Well, I’ve got my first year of self-employment under my belt now and I’m looking forward to year number two.
2004 was great. I worked my tail off at times, but was also able to go golfing in the morning on a Tuesday if I needed to get some sunshine. Of course, when you’re self-employed, there is no one else to take up the slack so you end up making up the time later.
It was probably around September or October when it really hit me that I was indeed making enough money to sustain myself as an indy developer. Sales of Tasks Pro™ and Tasks had been steady and I had been receiving enough inquiries on contract jobs that I was able to choose to work on the ones that were most interesting to me. Since I indend to continue working independently for the forseeable future, I decided to go ahead and invest back into my business a little bit.
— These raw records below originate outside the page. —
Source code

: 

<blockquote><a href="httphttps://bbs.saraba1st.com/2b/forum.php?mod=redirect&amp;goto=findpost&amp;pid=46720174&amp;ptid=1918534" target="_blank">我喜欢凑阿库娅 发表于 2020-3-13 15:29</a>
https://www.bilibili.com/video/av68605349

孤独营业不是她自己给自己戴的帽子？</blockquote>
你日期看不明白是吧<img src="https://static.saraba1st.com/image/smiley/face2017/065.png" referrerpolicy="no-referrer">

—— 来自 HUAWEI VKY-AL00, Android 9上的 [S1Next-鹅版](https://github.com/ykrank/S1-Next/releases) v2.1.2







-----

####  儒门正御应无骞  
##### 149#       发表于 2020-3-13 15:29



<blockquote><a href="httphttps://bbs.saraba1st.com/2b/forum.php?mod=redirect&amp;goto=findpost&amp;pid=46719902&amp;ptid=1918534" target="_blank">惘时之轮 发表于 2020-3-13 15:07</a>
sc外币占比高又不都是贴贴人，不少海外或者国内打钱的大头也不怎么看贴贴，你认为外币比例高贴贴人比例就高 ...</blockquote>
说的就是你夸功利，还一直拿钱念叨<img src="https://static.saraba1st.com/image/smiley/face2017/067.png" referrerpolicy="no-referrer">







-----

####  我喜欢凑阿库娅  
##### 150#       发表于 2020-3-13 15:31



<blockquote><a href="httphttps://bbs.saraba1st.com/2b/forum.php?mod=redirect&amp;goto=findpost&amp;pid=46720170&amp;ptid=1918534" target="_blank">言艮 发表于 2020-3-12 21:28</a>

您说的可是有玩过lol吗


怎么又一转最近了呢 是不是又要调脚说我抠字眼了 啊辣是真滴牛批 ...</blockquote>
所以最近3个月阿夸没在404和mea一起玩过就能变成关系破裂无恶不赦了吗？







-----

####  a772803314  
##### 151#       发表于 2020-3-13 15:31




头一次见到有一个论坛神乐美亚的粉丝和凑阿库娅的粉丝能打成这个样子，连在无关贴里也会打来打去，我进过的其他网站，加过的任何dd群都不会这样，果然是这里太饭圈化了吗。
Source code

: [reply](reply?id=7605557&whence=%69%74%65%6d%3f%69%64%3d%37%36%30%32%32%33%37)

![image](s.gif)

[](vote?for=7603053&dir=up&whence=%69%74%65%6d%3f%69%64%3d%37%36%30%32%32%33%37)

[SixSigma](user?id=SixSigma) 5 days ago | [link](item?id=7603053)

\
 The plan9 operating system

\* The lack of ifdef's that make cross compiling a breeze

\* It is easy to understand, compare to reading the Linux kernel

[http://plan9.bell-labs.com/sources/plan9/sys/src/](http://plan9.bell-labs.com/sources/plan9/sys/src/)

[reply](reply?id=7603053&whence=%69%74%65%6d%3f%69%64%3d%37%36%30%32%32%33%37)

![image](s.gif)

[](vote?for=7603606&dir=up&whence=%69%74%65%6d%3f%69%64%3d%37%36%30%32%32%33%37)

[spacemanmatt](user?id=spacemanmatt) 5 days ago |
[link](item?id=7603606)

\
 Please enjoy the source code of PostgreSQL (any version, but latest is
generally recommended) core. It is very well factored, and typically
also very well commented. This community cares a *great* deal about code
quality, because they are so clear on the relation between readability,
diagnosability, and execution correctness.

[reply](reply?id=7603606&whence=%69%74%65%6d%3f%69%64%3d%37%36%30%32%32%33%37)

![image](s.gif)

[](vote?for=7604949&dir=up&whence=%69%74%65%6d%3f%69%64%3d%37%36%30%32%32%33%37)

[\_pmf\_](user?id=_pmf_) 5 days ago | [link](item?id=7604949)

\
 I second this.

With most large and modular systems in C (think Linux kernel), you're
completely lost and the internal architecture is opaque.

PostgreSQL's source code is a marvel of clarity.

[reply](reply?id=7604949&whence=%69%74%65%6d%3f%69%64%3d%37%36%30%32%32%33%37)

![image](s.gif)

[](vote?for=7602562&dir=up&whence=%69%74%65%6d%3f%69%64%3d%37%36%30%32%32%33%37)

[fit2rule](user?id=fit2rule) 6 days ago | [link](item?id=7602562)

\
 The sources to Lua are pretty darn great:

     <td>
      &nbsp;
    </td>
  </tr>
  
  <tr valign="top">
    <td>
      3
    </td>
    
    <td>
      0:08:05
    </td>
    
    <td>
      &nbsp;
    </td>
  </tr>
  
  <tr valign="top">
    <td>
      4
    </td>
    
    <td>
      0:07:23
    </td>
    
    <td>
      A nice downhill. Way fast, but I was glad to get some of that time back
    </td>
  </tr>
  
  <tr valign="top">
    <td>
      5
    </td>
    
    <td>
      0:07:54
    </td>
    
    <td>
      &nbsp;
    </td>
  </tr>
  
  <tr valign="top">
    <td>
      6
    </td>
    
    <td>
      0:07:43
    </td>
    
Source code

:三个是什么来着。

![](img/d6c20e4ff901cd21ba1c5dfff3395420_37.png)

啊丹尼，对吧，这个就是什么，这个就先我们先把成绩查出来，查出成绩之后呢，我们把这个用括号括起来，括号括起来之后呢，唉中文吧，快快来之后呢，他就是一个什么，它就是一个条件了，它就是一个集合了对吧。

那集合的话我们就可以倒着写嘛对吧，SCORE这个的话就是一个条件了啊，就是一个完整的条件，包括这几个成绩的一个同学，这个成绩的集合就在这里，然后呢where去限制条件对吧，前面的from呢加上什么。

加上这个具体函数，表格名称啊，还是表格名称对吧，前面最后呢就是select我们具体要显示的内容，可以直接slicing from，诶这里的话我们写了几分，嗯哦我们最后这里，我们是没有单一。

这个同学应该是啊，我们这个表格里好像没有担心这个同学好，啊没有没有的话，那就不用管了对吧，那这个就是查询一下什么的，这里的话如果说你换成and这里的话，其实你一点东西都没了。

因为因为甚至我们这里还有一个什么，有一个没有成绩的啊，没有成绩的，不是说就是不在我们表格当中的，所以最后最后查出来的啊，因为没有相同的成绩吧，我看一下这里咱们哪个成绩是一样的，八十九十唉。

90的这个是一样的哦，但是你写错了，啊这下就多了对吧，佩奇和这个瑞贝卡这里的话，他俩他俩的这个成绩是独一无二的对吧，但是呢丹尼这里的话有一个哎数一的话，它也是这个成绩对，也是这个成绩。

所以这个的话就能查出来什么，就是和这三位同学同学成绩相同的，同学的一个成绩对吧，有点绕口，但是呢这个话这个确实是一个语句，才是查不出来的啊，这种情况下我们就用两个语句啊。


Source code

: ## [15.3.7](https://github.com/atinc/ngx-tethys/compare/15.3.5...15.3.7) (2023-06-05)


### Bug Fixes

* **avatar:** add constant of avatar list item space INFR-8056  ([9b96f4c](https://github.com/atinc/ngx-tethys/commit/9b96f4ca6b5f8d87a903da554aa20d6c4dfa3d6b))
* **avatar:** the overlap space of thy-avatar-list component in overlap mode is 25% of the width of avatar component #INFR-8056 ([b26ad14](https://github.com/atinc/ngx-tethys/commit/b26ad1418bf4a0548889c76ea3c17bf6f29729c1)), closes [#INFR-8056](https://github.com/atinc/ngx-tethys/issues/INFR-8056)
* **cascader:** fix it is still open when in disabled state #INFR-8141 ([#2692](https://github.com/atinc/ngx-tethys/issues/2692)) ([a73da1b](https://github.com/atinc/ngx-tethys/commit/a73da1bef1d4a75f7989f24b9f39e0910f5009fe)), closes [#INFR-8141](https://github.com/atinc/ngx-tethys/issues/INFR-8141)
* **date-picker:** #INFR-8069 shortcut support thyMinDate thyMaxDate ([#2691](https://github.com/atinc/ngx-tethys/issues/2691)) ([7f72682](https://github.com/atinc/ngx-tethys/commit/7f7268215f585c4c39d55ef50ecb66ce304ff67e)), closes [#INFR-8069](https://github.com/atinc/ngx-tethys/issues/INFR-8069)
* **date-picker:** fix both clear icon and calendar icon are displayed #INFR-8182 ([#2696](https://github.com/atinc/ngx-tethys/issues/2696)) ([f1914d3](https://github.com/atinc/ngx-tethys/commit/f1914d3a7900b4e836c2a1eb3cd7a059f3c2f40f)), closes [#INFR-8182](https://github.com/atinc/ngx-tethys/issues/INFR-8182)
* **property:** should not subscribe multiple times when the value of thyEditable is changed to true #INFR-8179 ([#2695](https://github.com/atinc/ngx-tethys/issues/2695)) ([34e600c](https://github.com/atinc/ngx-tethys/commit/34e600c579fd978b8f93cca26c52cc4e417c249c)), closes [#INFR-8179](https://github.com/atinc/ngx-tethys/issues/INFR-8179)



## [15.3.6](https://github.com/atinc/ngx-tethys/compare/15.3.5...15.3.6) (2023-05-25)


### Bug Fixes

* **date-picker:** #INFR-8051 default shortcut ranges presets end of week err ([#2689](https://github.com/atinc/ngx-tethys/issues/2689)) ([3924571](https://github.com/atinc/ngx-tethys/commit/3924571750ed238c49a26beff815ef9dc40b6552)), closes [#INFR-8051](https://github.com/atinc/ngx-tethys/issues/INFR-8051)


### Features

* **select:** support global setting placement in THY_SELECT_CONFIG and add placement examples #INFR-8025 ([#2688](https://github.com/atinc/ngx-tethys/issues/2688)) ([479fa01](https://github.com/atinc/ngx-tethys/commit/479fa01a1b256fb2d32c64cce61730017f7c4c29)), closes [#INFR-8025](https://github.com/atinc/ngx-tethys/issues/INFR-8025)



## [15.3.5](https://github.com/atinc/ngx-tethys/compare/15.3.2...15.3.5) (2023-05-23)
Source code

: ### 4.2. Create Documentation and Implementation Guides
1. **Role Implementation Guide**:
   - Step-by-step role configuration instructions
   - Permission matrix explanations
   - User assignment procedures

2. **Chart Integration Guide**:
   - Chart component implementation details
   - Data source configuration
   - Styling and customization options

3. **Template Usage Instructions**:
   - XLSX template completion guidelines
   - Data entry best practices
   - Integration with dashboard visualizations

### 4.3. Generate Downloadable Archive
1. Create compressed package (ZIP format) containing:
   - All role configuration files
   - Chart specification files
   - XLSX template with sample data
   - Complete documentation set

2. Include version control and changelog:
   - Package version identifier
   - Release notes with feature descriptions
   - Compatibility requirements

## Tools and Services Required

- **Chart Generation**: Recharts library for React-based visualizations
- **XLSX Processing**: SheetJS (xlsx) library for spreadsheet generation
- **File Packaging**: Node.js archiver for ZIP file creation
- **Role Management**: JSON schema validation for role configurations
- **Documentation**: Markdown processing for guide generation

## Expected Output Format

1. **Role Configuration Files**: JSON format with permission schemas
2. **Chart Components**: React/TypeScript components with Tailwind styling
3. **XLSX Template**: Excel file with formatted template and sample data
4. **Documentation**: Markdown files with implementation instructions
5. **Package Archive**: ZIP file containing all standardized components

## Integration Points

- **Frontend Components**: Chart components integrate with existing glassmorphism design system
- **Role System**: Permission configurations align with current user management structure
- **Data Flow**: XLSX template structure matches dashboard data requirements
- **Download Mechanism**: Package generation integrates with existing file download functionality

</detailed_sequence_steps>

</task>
I went ahead and finally ordered my business cards. It doesn’t sound like a big deal, but this was my first business expense that was solely for the business (as opposed to a new computer, which is useful regardless). It certainly wasn’t a big expense, but it was a big step for me symbolically.
The other thing I’ve been working on is getting a real web site back up on kingdesign.net. There is no out of pocket expense for this, just a whole lot of time. The new site uses WordPress as a back-end engine (for all the things WordPress excells at) with a little custom code I’ve added. This is moving forward nicely as well and I plan to launch it at the same time I release the new versions of Tasks Pro™ and Tasks.
A few things I learned this past year:
- All the time and energy you spend automating a process for yourself is well worth it.
- Never underestimate how little people actually read on a web page. Even when it’s in bold, even when it’s above the form they need to fill out, etc.
- If you can keep people from making a mistake (by removing options, or not requiring them to actually read something), do so. For example, I get numerous e-mails and even occasional forum posts from people trying to install Tasks 1.x using the Tasks 2.x documentation. My solution? Tasks Jr. (the successor to Tasks 1.x) will sport the same basic installation process as Tasks Pro™ and Tasks so the install instructions will look the same.
- Along those same lines, don’t just dismiss bug reports that aren’t really bugs. Instead, look more closely at the area of the report and see what could be done to make it less confusing.
- Don’t be afraid to re-consider decisions you’ve already made – things can look different further down the road.
- I haven’t once regretted taking the extra time to do something right.
- Remember to consider the ‘vocal minority’/’silent majority’ properly.
- When a feature is
finished, ask yourself, “Self, how could this be better?” Then make it better.
Onward and upward, thanks for reading.